** Work task **
In the entries below, count every line with the word "Tasks". Return only the count.

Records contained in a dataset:
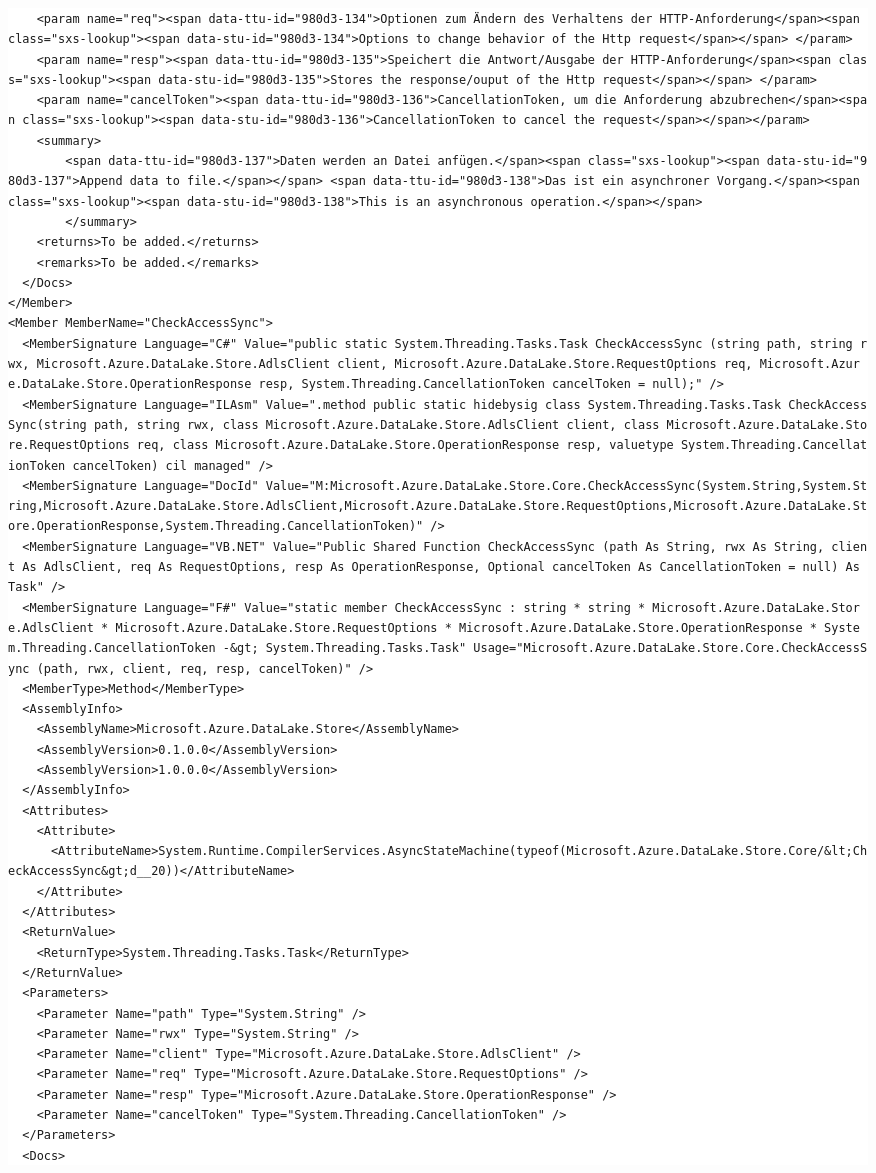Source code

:         <param name="req"><span data-ttu-id="980d3-134">Optionen zum Ändern des Verhaltens der HTTP-Anforderung</span><span class="sxs-lookup"><span data-stu-id="980d3-134">Options to change behavior of the Http request</span></span> </param>
        <param name="resp"><span data-ttu-id="980d3-135">Speichert die Antwort/Ausgabe der HTTP-Anforderung</span><span class="sxs-lookup"><span data-stu-id="980d3-135">Stores the response/ouput of the Http request</span></span> </param>
        <param name="cancelToken"><span data-ttu-id="980d3-136">CancellationToken, um die Anforderung abzubrechen</span><span class="sxs-lookup"><span data-stu-id="980d3-136">CancellationToken to cancel the request</span></span></param>
        <summary>
            <span data-ttu-id="980d3-137">Daten werden an Datei anfügen.</span><span class="sxs-lookup"><span data-stu-id="980d3-137">Append data to file.</span></span> <span data-ttu-id="980d3-138">Das ist ein asynchroner Vorgang.</span><span class="sxs-lookup"><span data-stu-id="980d3-138">This is an asynchronous operation.</span></span>
            </summary>
        <returns>To be added.</returns>
        <remarks>To be added.</remarks>
      </Docs>
    </Member>
    <Member MemberName="CheckAccessSync">
      <MemberSignature Language="C#" Value="public static System.Threading.Tasks.Task CheckAccessSync (string path, string rwx, Microsoft.Azure.DataLake.Store.AdlsClient client, Microsoft.Azure.DataLake.Store.RequestOptions req, Microsoft.Azure.DataLake.Store.OperationResponse resp, System.Threading.CancellationToken cancelToken = null);" />
      <MemberSignature Language="ILAsm" Value=".method public static hidebysig class System.Threading.Tasks.Task CheckAccessSync(string path, string rwx, class Microsoft.Azure.DataLake.Store.AdlsClient client, class Microsoft.Azure.DataLake.Store.RequestOptions req, class Microsoft.Azure.DataLake.Store.OperationResponse resp, valuetype System.Threading.CancellationToken cancelToken) cil managed" />
      <MemberSignature Language="DocId" Value="M:Microsoft.Azure.DataLake.Store.Core.CheckAccessSync(System.String,System.String,Microsoft.Azure.DataLake.Store.AdlsClient,Microsoft.Azure.DataLake.Store.RequestOptions,Microsoft.Azure.DataLake.Store.OperationResponse,System.Threading.CancellationToken)" />
      <MemberSignature Language="VB.NET" Value="Public Shared Function CheckAccessSync (path As String, rwx As String, client As AdlsClient, req As RequestOptions, resp As OperationResponse, Optional cancelToken As CancellationToken = null) As Task" />
      <MemberSignature Language="F#" Value="static member CheckAccessSync : string * string * Microsoft.Azure.DataLake.Store.AdlsClient * Microsoft.Azure.DataLake.Store.RequestOptions * Microsoft.Azure.DataLake.Store.OperationResponse * System.Threading.CancellationToken -&gt; System.Threading.Tasks.Task" Usage="Microsoft.Azure.DataLake.Store.Core.CheckAccessSync (path, rwx, client, req, resp, cancelToken)" />
      <MemberType>Method</MemberType>
      <AssemblyInfo>
        <AssemblyName>Microsoft.Azure.DataLake.Store</AssemblyName>
        <AssemblyVersion>0.1.0.0</AssemblyVersion>
        <AssemblyVersion>1.0.0.0</AssemblyVersion>
      </AssemblyInfo>
      <Attributes>
        <Attribute>
          <AttributeName>System.Runtime.CompilerServices.AsyncStateMachine(typeof(Microsoft.Azure.DataLake.Store.Core/&lt;CheckAccessSync&gt;d__20))</AttributeName>
        </Attribute>
      </Attributes>
      <ReturnValue>
        <ReturnType>System.Threading.Tasks.Task</ReturnType>
      </ReturnValue>
      <Parameters>
        <Parameter Name="path" Type="System.String" />
        <Parameter Name="rwx" Type="System.String" />
        <Parameter Name="client" Type="Microsoft.Azure.DataLake.Store.AdlsClient" />
        <Parameter Name="req" Type="Microsoft.Azure.DataLake.Store.RequestOptions" />
        <Parameter Name="resp" Type="Microsoft.Azure.DataLake.Store.OperationResponse" />
        <Parameter Name="cancelToken" Type="System.Threading.CancellationToken" />
      </Parameters>
      <Docs>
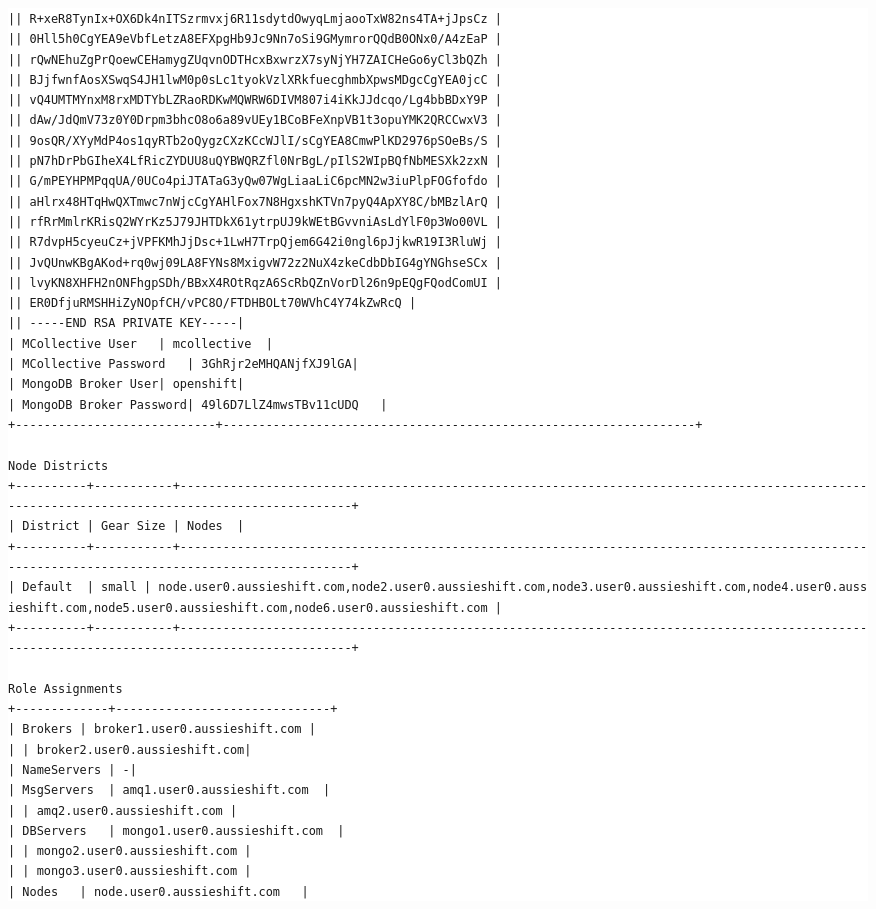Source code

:     || R+xeR8TynIx+OX6Dk4nITSzrmvxj6R11sdytdOwyqLmjaooTxW82ns4TA+jJpsCz |
    || 0Hll5h0CgYEA9eVbfLetzA8EFXpgHb9Jc9Nn7oSi9GMymrorQQdB0ONx0/A4zEaP |
    || rQwNEhuZgPrQoewCEHamygZUqvnODTHcxBxwrzX7syNjYH7ZAICHeGo6yCl3bQZh |
    || BJjfwnfAosXSwqS4JH1lwM0p0sLc1tyokVzlXRkfuecghmbXpwsMDgcCgYEA0jcC |
    || vQ4UMTMYnxM8rxMDTYbLZRaoRDKwMQWRW6DIVM807i4iKkJJdcqo/Lg4bbBDxY9P |
    || dAw/JdQmV73z0Y0Drpm3bhcO8o6a89vUEy1BCoBFeXnpVB1t3opuYMK2QRCCwxV3 |
    || 9osQR/XYyMdP4os1qyRTb2oQygzCXzKCcWJlI/sCgYEA8CmwPlKD2976pSOeBs/S |
    || pN7hDrPbGIheX4LfRicZYDUU8uQYBWQRZfl0NrBgL/pIlS2WIpBQfNbMESXk2zxN |
    || G/mPEYHPMPqqUA/0UCo4piJTATaG3yQw07WgLiaaLiC6pcMN2w3iuPlpFOGfofdo |
    || aHlrx48HTqHwQXTmwc7nWjcCgYAHlFox7N8HgxshKTVn7pyQ4ApXY8C/bMBzlArQ |
    || rfRrMmlrKRisQ2WYrKz5J79JHTDkX61ytrpUJ9kWEtBGvvniAsLdYlF0p3Wo00VL |
    || R7dvpH5cyeuCz+jVPFKMhJjDsc+1LwH7TrpQjem6G42i0ngl6pJjkwR19I3RluWj |
    || JvQUnwKBgAKod+rq0wj09LA8FYNs8MxigvW72z2NuX4zkeCdbDbIG4gYNGhseSCx |
    || lvyKN8XHFH2nONFhgpSDh/BBxX4ROtRqzA6ScRbQZnVorDl26n9pEQgFQodComUI |
    || ER0DfjuRMSHHiZyNOpfCH/vPC8O/FTDHBOLt70WVhC4Y74kZwRcQ |
    || -----END RSA PRIVATE KEY-----|
    | MCollective User   | mcollective  |
    | MCollective Password   | 3GhRjr2eMHQANjfXJ9lGA|
    | MongoDB Broker User| openshift|
    | MongoDB Broker Password| 49l6D7LlZ4mwsTBv11cUDQ   |
    +----------------------------+------------------------------------------------------------------+

    Node Districts
    +----------+-----------+------------------------------------------------------------------------------------------------------------------------------------------------+
    | District | Gear Size | Nodes  |
    +----------+-----------+------------------------------------------------------------------------------------------------------------------------------------------------+
    | Default  | small | node.user0.aussieshift.com,node2.user0.aussieshift.com,node3.user0.aussieshift.com,node4.user0.aussieshift.com,node5.user0.aussieshift.com,node6.user0.aussieshift.com |
    +----------+-----------+------------------------------------------------------------------------------------------------------------------------------------------------+

    Role Assignments
    +-------------+------------------------------+
    | Brokers | broker1.user0.aussieshift.com |
    | | broker2.user0.aussieshift.com|
    | NameServers | -|
    | MsgServers  | amq1.user0.aussieshift.com  |
    | | amq2.user0.aussieshift.com |
    | DBServers   | mongo1.user0.aussieshift.com  |
    | | mongo2.user0.aussieshift.com |
    | | mongo3.user0.aussieshift.com |
    | Nodes   | node.user0.aussieshift.com   |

** Expected answer **
4